4. “Remind me, what’s a p-value again?”
Interpretability is crucial in communicating ideas and articulating byzantine concepts like p-values takes some care. Would you rather report to your boss that “the probability that A is greater than B is 7%”, or perhaps “assuming the null hypothesis that A is equal to B, the probability that we would see a result at least this extreme in A versus B is 3%”?
Bayesians are also better equipped to posit stronger statements to make decisions from e.g.
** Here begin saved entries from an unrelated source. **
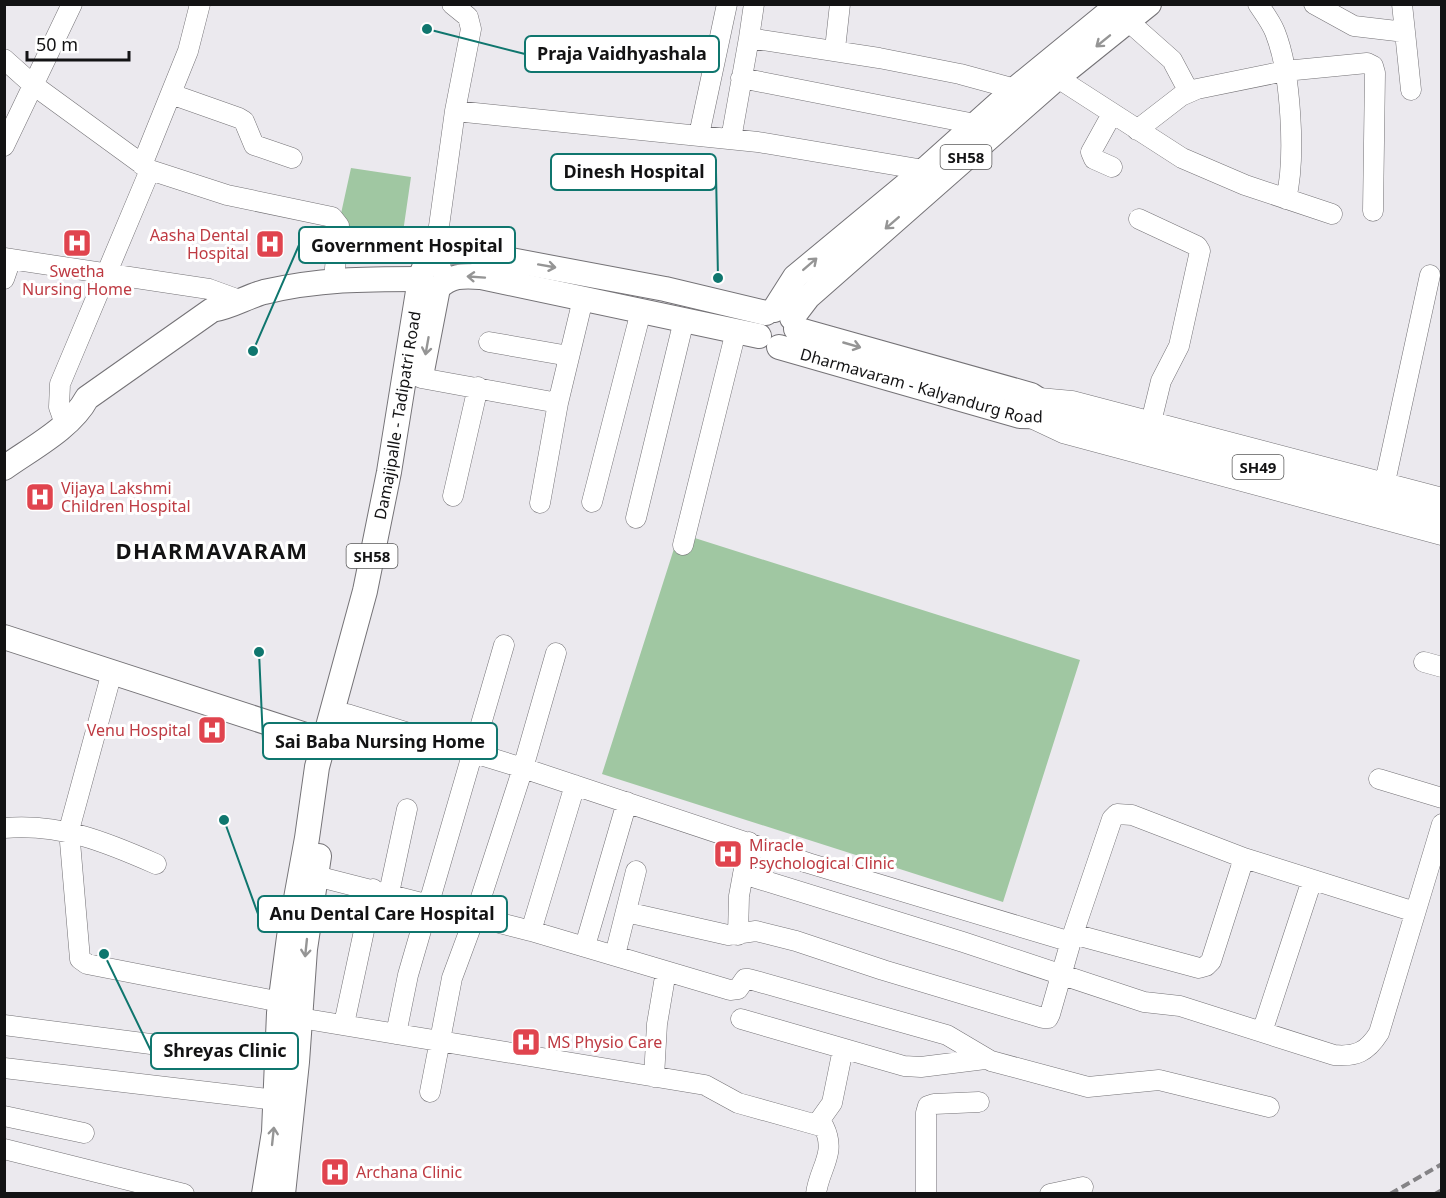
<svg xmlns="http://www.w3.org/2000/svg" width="1446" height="1198" font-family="'Noto Sans',sans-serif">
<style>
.green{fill:#a0c7a2}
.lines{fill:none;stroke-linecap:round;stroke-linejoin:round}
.minor-casing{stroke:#747276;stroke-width:21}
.major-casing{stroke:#747276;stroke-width:26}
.minor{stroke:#fff;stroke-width:20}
.major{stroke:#fff;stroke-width:24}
.rail{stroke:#848386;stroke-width:4;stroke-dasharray:9 4.5;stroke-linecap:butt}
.oneway{stroke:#959595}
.labels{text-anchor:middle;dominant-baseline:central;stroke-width:6;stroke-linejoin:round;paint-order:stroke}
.shield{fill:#fff;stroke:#5a5a5a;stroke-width:1.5}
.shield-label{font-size:15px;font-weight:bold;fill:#131314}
.health-label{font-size:16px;fill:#be3a42;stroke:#fff;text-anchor:start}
.street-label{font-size:16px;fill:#131314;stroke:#fff}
.district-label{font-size:22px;font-weight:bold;letter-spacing:1.5px;fill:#131314;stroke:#fff}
.leader{fill:none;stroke:#0f766e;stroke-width:2}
.callout-dot{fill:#0f766e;stroke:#fff;stroke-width:2}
.callout{fill:#fff;stroke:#0f766e;stroke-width:2}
.callout-label{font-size:18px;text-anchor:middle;font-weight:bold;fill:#131314}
</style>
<rect width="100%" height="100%" fill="#ebe9ee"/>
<path class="green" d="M351,168L411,177L402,239L335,241Z
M679,533L1080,660L1003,902L602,774Z"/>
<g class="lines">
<g class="minor-casing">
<path id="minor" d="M754,4L749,38L879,58L960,74L1015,89
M1258,4C1264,13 1271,22 1275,32C1291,72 1296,158 1286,199
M1314,4L1354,26L1405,32L1411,90
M1402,4L1405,32
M1128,21L1172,60L1189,92
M835,49L840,4
M4,59L32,84L150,170L60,384L59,407L65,424
M1047,71L1182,158L1245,185L1332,214
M741,78L975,124
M171,94L239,118L244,121L254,145L292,158
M455,111L758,142L924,170
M1112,114L1091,152L1094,159L1112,167
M1137,130L1181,96L1197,89L1285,71L1367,63L1373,66L1375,73L1373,211
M699,135L727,4
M731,139L749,38
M4,146L72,4
M142,165L188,51L200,4
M150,170L227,195L332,217L339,226L334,279
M1139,219L1197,246L1200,251L1179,346L1161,381L1151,422
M4,258L209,289L242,301
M4,279L11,259
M446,280L435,255L455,111L471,29L468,17L452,4
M489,342L569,356
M421,378L558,403
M1039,398L1072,401L1442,498
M1029,417L1063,433L1442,535
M1385,482L1430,275
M453,496L478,387
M592,502L641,311
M540,503L558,403L583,299
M636,518L684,320
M683,545L736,331
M1424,662L1442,667
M112,672L69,830L80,959L87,964L281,1002
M347,714L523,768L808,863L1071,942
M1379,779L1442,798
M4,828C60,823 106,842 156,864
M743,874L963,942L1144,1002L1180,1006L1334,1055C1356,1057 1367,1052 1379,1033L1442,824
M316,876L531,931L730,990L738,989L745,979H749L947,1035L991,1061L1088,1087L1159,1080L1269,1107
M389,893L407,809
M626,912L728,935L756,931L796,941L883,970L1043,1018H1048L1050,1014L1073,934L1112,819L1117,814L1132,815L1244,858L1415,912
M531,931L575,785
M1073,934L1199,968L1206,966L1211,961L1244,858
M738,935L739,896L749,842
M585,946L627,802
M615,955L636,871
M300,1018L705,1085L738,1103L824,1127C837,1154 819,1168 816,1194
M741,1019L904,1066L921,1067L985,1059
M344,1024L373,889
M4,1025L290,1062
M1262,1032L1312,880
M396,1034L408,975L504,645
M4,1068L276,1100
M654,1077L657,1024L666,971
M430,1092L452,978L475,916L523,768L556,653
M4,1116L84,1133
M817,1124L832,1103L843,1049
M4,1149L184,1194
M926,1194V1113L928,1106L934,1104L979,1102
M1050,1194L1083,1187"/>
</g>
<g class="major-casing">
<g id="major">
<path d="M774,310L795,277L929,166L1015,89L1119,4"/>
<path d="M792,318L808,297L1057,78L1149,4"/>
<path d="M796,329L1031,395L1065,417"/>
<path id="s1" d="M779,347L1020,416L1065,417L1442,517"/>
<path d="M422,371L438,288C451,275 463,276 481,277L759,336"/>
<path d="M4,468C32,448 71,428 87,398L212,310C231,307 246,297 264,292C319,279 365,279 420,279"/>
<path d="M4,637L324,741"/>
<path id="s2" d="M264,1194L274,1132L279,1013L289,937L307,838L317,767L365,591L389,472L420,279C428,249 446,251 473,253L665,289L766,313"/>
<path d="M283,1194L297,1062L305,949L319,856"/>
</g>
</g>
<use href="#minor" class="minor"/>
<use href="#major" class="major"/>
<path class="rail" d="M1390,1194L1442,1164
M1435,1194L1442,1190"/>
</g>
<defs><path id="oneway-shaft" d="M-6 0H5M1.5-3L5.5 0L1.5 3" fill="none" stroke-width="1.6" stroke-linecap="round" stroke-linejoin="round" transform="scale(1.5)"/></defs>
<g class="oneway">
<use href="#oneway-shaft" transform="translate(1103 41) rotate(141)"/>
<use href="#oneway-shaft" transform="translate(892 223) rotate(139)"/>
<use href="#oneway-shaft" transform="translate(810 264) rotate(-41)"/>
<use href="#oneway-shaft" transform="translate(547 266) rotate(10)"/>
<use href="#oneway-shaft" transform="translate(476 277) rotate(-176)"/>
<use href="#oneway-shaft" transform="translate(852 345) rotate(16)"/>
<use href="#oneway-shaft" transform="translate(427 346) rotate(100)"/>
<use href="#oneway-shaft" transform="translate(306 948) rotate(96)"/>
<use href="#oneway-shaft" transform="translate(273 1136) rotate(-84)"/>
</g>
<defs>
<g id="hospital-square" transform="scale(1.5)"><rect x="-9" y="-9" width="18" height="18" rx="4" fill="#e0444e" stroke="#fff"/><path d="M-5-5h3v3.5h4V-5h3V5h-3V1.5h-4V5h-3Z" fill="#fff"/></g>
</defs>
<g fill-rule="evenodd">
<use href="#hospital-square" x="77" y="243"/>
<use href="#hospital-square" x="270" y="244"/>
<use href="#hospital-square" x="40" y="497"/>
<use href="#hospital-square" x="212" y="730"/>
<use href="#hospital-square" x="728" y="854"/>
<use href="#hospital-square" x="526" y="1042"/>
<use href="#hospital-square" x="335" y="1172"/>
</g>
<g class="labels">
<g class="shield">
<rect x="940.5" y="145" width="51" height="24" rx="4.5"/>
<rect x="1232.5" y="455" width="51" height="24" rx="4.5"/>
<rect x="346.5" y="544" width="51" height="24" rx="4.5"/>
</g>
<g class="shield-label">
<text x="966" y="157">SH58</text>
<text x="1258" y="467">SH49</text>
<text x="372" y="556">SH58</text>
</g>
<g class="health-label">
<text x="249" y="235" text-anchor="end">Aasha Dental<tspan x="249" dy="18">Hospital</tspan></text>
<text x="77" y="271" text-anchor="middle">Swetha<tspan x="77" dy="18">Nursing Home</tspan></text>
<text x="61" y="488">Vijaya Lakshmi<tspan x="61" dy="18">Children Hospital</tspan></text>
<text x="191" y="730" text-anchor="end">Venu Hospital</text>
<text x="749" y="845">Miracle<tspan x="749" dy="18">Psychological Clinic</tspan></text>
<text x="547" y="1042">MS Physio Care</text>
<text x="356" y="1172">Archana Clinic</text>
</g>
<g class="street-label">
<text stroke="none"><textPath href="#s1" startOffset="148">Dharmavaram - Kalyandurg Road</textPath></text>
<text stroke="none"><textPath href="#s2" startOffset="792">Damajipalle - Tadipatri Road</textPath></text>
</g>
<g class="district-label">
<text x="212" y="550">DHARMAVARAM</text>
</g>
</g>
<path class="leader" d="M427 29L525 54M718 278L716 172M253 351L299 245M259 652L263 741M224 820L258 914M104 954L151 1051"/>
<g class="callout-dot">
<circle cx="427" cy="29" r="6"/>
<circle cx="718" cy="278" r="6"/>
<circle cx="253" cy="351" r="6"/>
<circle cx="259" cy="652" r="6"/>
<circle cx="224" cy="820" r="6"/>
<circle cx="104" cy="954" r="6"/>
</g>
<g class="callout">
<rect x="525" y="36" width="194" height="36" rx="6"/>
<rect x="551" y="154" width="165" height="36" rx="6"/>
<rect x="299" y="227" width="216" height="36" rx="6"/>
<rect x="263" y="723" width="234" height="36" rx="6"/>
<rect x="258" y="896" width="249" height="36" rx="6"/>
<rect x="151" y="1033" width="147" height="36" rx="6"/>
</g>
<g class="callout-label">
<text x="622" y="60">Praja Vaidhyashala</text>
<text x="634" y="178">Dinesh Hospital</text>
<text x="407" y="252">Government Hospital</text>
<text x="380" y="748">Sai Baba Nursing Home</text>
<text x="382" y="920">Anu Dental Care Hospital</text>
<text x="225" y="1057">Shreyas Clinic</text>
</g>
<rect width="1446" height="1198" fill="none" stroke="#131314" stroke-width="12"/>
<path d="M27 51v9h102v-9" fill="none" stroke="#131314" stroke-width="3"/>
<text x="36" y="51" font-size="18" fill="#131314" stroke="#ffffff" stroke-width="4.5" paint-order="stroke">50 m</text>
</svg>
P(B-A > δ) where δ can be any difference we specify (set δ=0 for any improvement).
- “Assumption: observations are related to one another”
Hierarchical modelling can be seen as a middle-ground between pooling all measurements together and creating separate regressions for treatment groups. It is distinct from empirical Bayes since we are no longer estimating hyperpriors but are modelling their uncertainty through a hyperprior distribution.
Through such a design we impose a model structure with our assumptions that our treatment groups of observations are related to one another. Depending on the scenario this can be sensible, say justified using the biological concept of common descent. Everything we use to justify our model structure comes from assumptions extrinsic to the data — domain knowledge — that we still have to qualitatively and quantitatively verify. There is no free lunch; we have to describe our assumptions explicitly and encode them in the model structure or in the probability distributions used e.g. you might ultimately justify a parsimonious model following Occam’s razor.
“All models are wrong, but some are useful” — George E. P. Box
2. “Rare species are not alone”
When we have a new sample for which we have very few observations we are able to borrow evidence from the rest of the population to make more tightly-bound inferences about the new sample. In some cases the collection of new data is simply not feasible e.g the beak length of a new rare species of bird.
A non-hierarchical design in this scenario will give a nonsensically wide credible interval (characterised by the high posterior density [HPD] interval) for a rare species. This is because we impose identical uninformative priors on each species that “let the data speak for itself” thus leaving us with large uncertainties. In the non-hierarchical case, the prior parameters are point estimates and not drawn from a parent distribution.
3. “The generative story” and “information pooling”
The generative story is as follows: the population as a whole has a parental hyperprior distribution that constrains the region from which the prior parameters of individual species are drawn (independently). Ultimately all the data influences estimates from global hyperprior distributions which in turn influence the individual estimates and this manifests with the aforementioned shrinkage effect. We could justify this assumption of underlying similarity in this case by deferring to common ancestry, or when inferring the bias of different coins produced by the same mint.
If the individual prior parameters are strongly dependent on the shared hyperprior (a strong correlation), the posterior of the smaller N species are strongly influenced by the data from the larger N species (see Appendix C).
If we were to simplify the above chain of dependencies such that only μ depended on a hyperprior (i.e. take the central chain only) for each species we would get the joint posterior:
P(σ,μ|y) ∝ P(y|σ,μ)P(σ,μ) = P(y|μ)P(μ|σ)P(σ)
- By the definition of a hierarchical model we have a factorised chain of dependencies, one for each distribution in the chain
- The data y only depend μ — when μ is set then the data are independent of all other parameter values. In other words the likelihood function P(y|μ) does not involve σ, by model definition. Similarly the value of μ is independent of other parameters once σ is set.